# EXERCISE BRIEF:
Copy the forum thread on online dating word for word, from its first line to its last.

# DOCUMENT SECTION:
┌──

Ask HN: Disrupting online dating - valid thoughts? - dsplittgerber
http://nullrisiko.biz/daniel/2009/06/10/its-neither-the-chicken-nor-the-egg-thoughts-on-disrupting-online-dating-business-models/

======
marvin
I don't think "online dating" will ever work. Sexual attraction isn't about
the kind of rational things you can communicate over our current, low-
bandwidth digital connections. It is well and good to describe your
personality with words and pictures, but in most cases it isn't enough. It
might even be counterproductive for people who are unable to look good in a
photograph.

The things described in the linked post (commonalities) _are_ important parts
of dating and attraction, but initial attraction is much more about the subtle
things: Body language, subtle personality cues like clothing and hair style,
all sorts of instant non-verbal communication, social proof etc. So either you
have to remove these factors from the equation entirely (I can't really see
how to do this) or you have to make an arena where they can be properly
expressed.

This would mean, essentially, arranging real-life encounters where everybody
has a decent chance at relaxing and being themselves. The thing is, nightclubs
do a pretty good job at this already. The biggest solvable problem of
nightclubs is differentiation; if you go to a nightclub you invariably meet
the outgoing, confident, secure club crowd. It's always a high-pressure arena.
But actually, relaxing and being yourself around strangers is pretty damn
difficult as it is.

└──

Stored records:

┌──

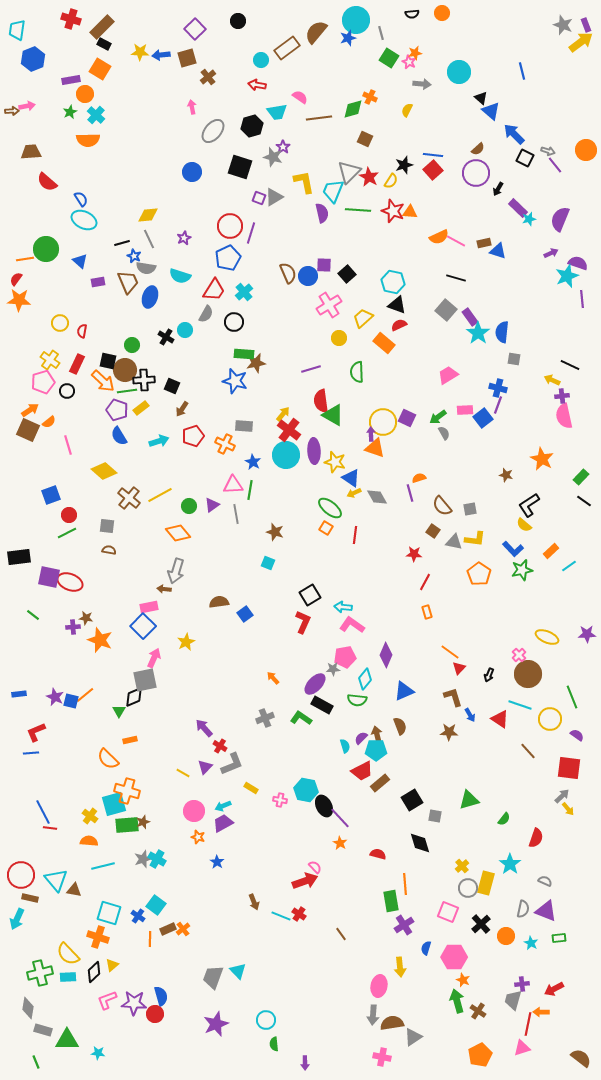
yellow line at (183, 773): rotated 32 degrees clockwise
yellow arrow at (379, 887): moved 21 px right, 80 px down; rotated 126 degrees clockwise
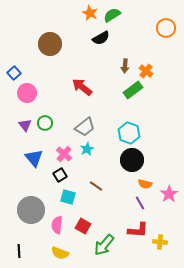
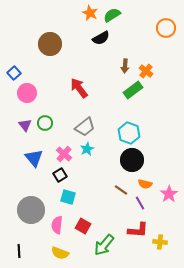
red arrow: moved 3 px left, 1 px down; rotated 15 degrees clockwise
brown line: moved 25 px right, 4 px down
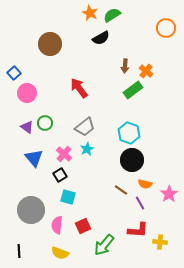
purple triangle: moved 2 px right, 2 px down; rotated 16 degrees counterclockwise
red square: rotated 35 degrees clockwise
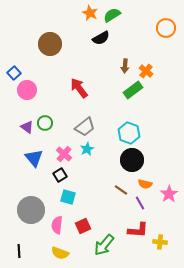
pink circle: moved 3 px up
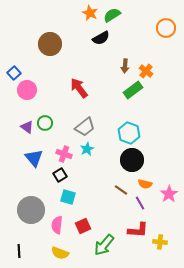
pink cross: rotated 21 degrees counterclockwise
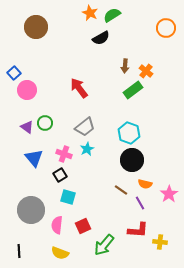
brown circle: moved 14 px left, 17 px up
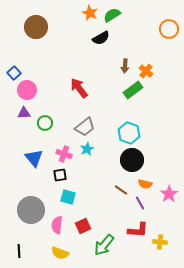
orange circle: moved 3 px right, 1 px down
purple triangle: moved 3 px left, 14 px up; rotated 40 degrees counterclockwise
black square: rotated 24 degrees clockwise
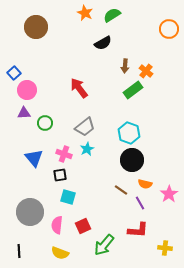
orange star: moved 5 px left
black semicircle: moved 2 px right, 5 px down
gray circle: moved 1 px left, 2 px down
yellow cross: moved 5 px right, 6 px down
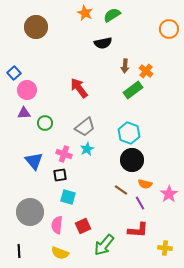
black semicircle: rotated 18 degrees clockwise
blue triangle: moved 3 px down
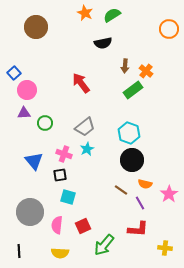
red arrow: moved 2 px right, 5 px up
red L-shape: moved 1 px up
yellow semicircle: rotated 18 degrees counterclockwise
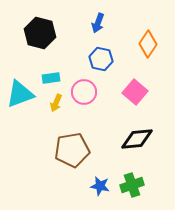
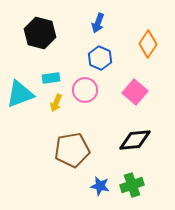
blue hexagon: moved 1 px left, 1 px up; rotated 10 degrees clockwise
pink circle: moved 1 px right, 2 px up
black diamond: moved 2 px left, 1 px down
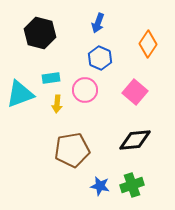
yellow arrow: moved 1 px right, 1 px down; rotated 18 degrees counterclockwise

└──

# FINAL ANSWER:
Ask HN: Disrupting online dating - valid thoughts? - dsplittgerber
http://nullrisiko.biz/daniel/2009/06/10/its-neither-the-chicken-nor-the-egg-thoughts-on-disrupting-online-dating-business-models/

======
marvin
I don't think "online dating" will ever work. Sexual attraction isn't about
the kind of rational things you can communicate over our current, low-
bandwidth digital connections. It is well and good to describe your
personality with words and pictures, but in most cases it isn't enough. It
might even be counterproductive for people who are unable to look good in a
photograph.

The things described in the linked post (commonalities) _are_ important parts
of dating and attraction, but initial attraction is much more about the subtle
things: Body language, subtle personality cues like clothing and hair style,
all sorts of instant non-verbal communication, social proof etc. So either you
have to remove these factors from the equation entirely (I can't really see
how to do this) or you have to make an arena where they can be properly
expressed.

This would mean, essentially, arranging real-life encounters where everybody
has a decent chance at relaxing and being themselves. The thing is, nightclubs
do a pretty good job at this already. The biggest solvable problem of
nightclubs is differentiation; if you go to a nightclub you invariably meet
the outgoing, confident, secure club crowd. It's always a high-pressure arena.
But actually, relaxing and being yourself around strangers is pretty damn
difficult as it is.